(Assignment):
Would you please copy every line below that includes the string "down"?

Given information START

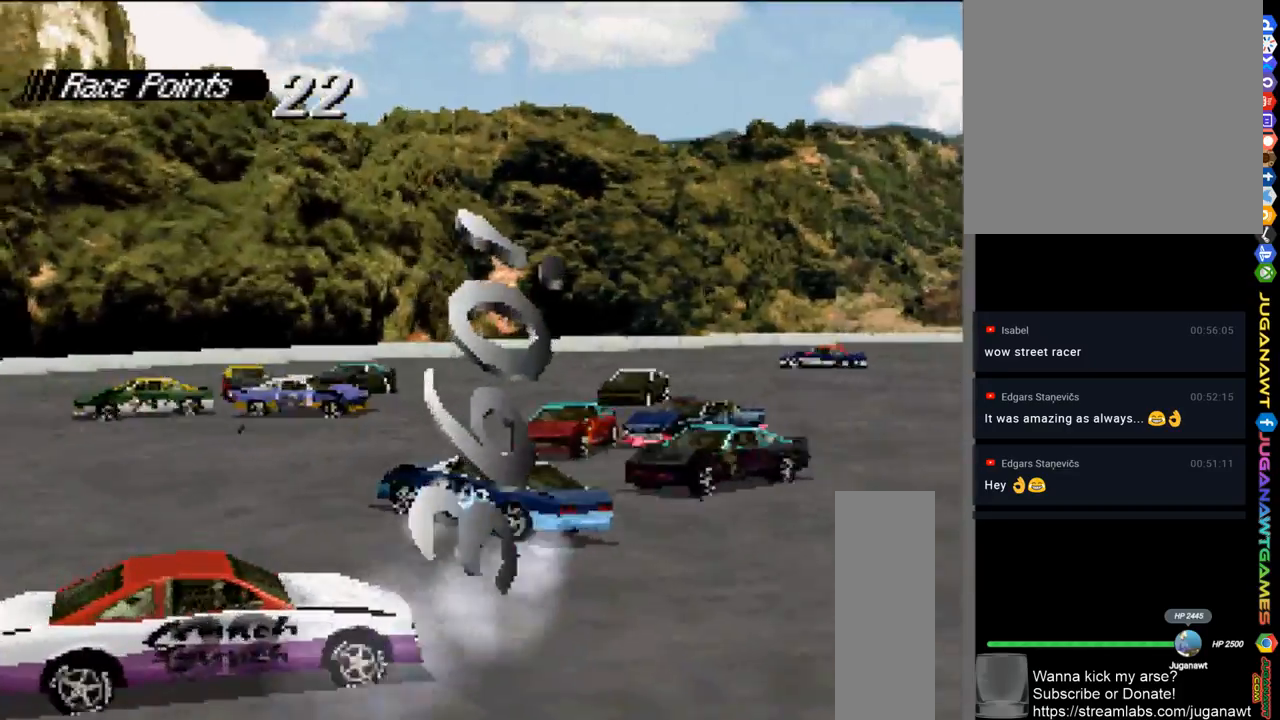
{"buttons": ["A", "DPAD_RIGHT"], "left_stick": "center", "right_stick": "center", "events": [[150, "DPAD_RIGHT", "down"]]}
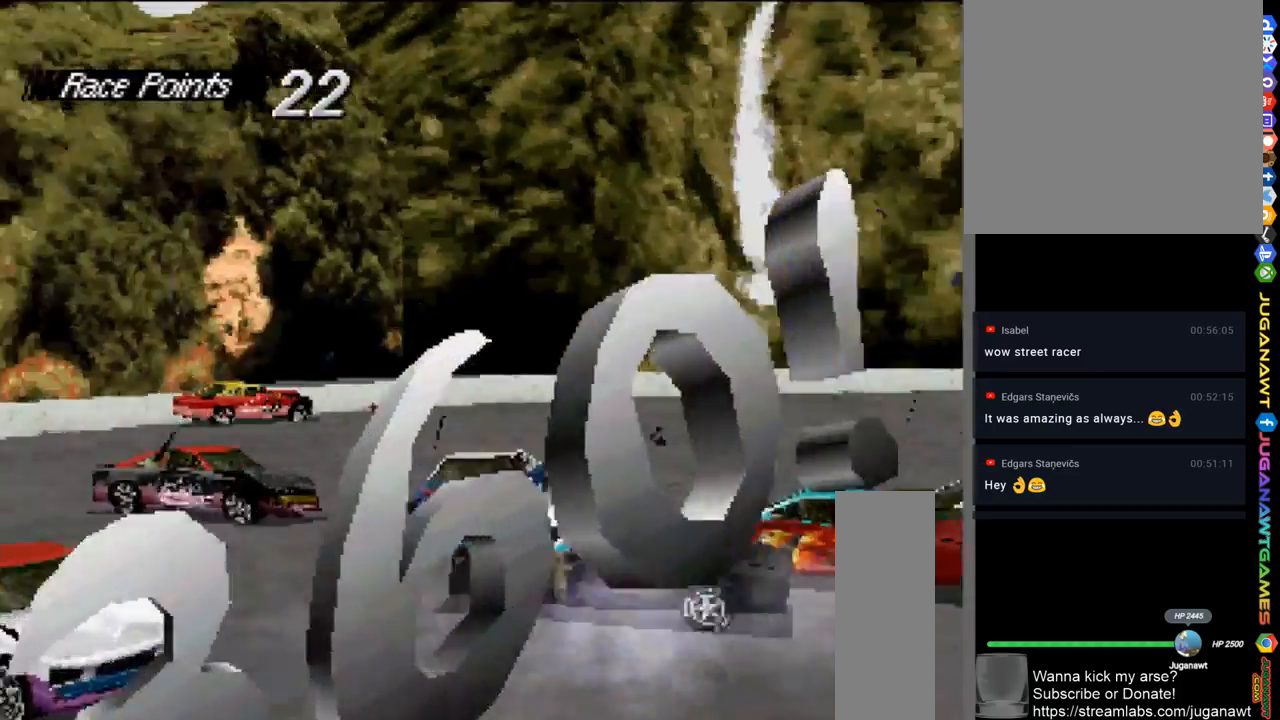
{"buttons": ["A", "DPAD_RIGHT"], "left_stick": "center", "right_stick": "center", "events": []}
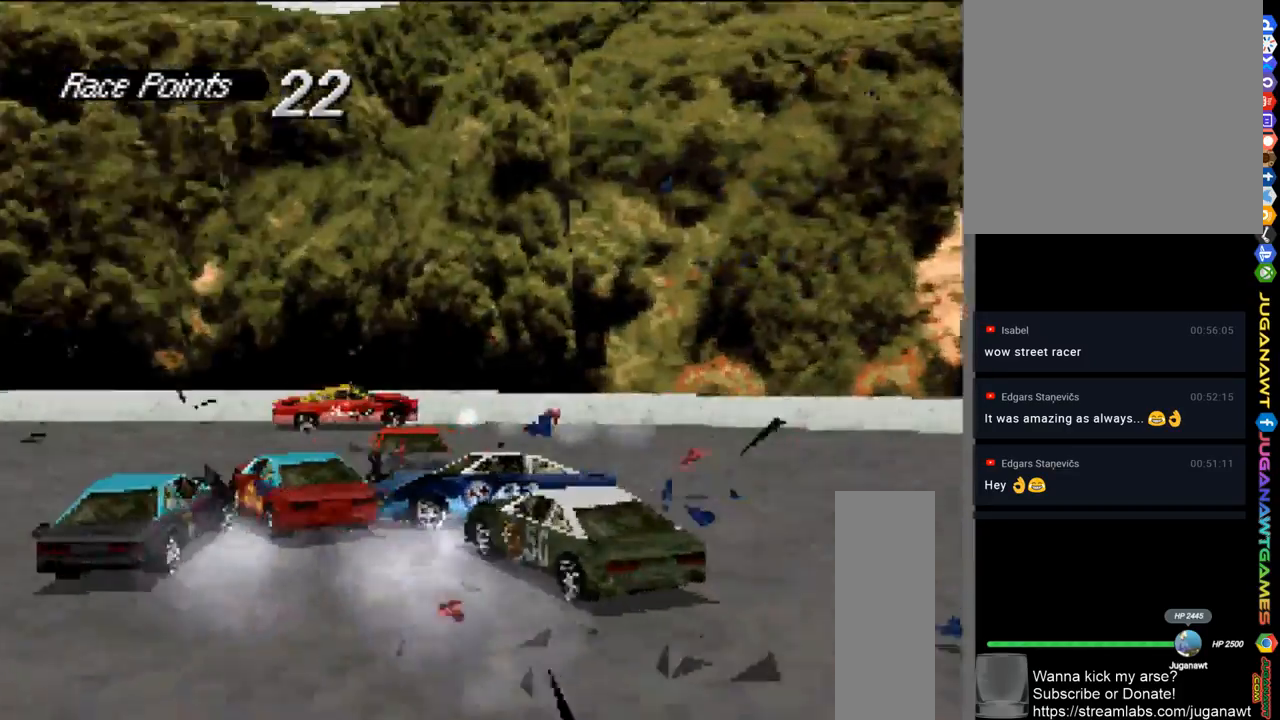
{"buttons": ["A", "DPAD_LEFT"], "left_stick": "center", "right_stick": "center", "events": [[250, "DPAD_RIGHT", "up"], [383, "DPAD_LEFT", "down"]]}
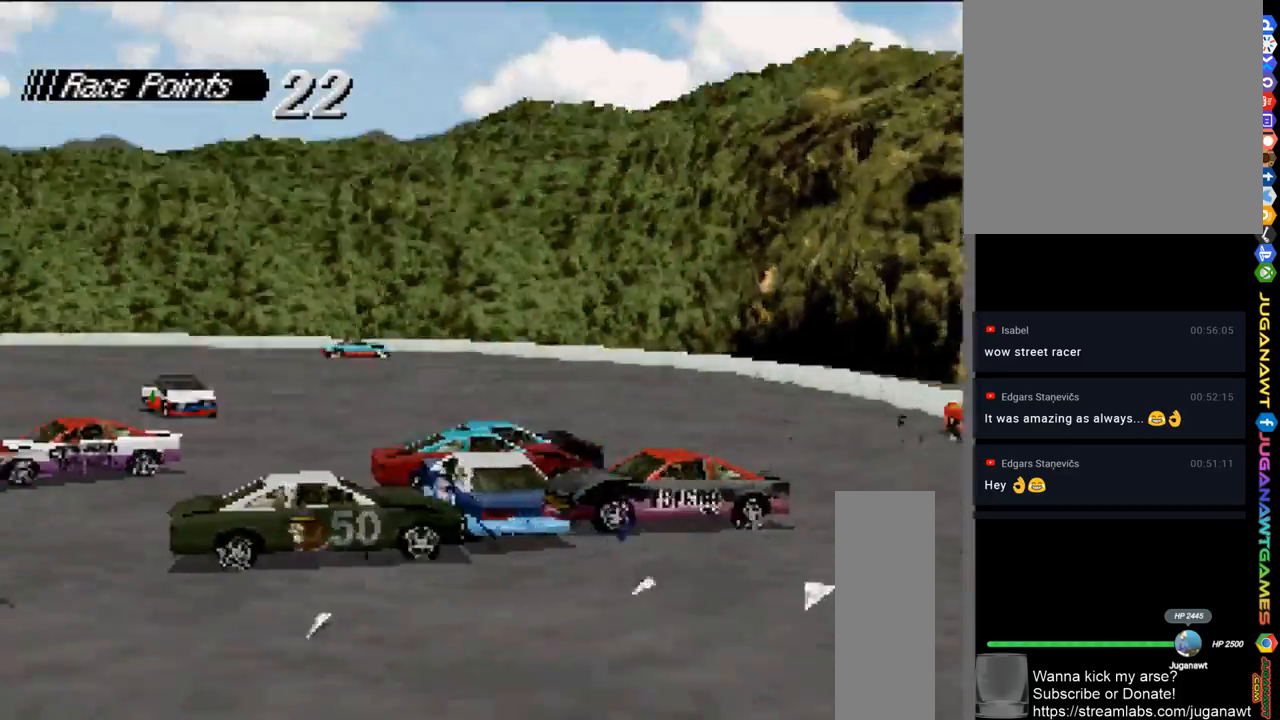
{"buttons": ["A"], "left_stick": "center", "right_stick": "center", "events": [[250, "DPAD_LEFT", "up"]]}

Given information END

(Result of this task):
{"buttons": ["A", "DPAD_RIGHT"], "left_stick": "center", "right_stick": "center", "events": [[150, "DPAD_RIGHT", "down"]]}
{"buttons": ["A", "DPAD_LEFT"], "left_stick": "center", "right_stick": "center", "events": [[250, "DPAD_RIGHT", "up"], [383, "DPAD_LEFT", "down"]]}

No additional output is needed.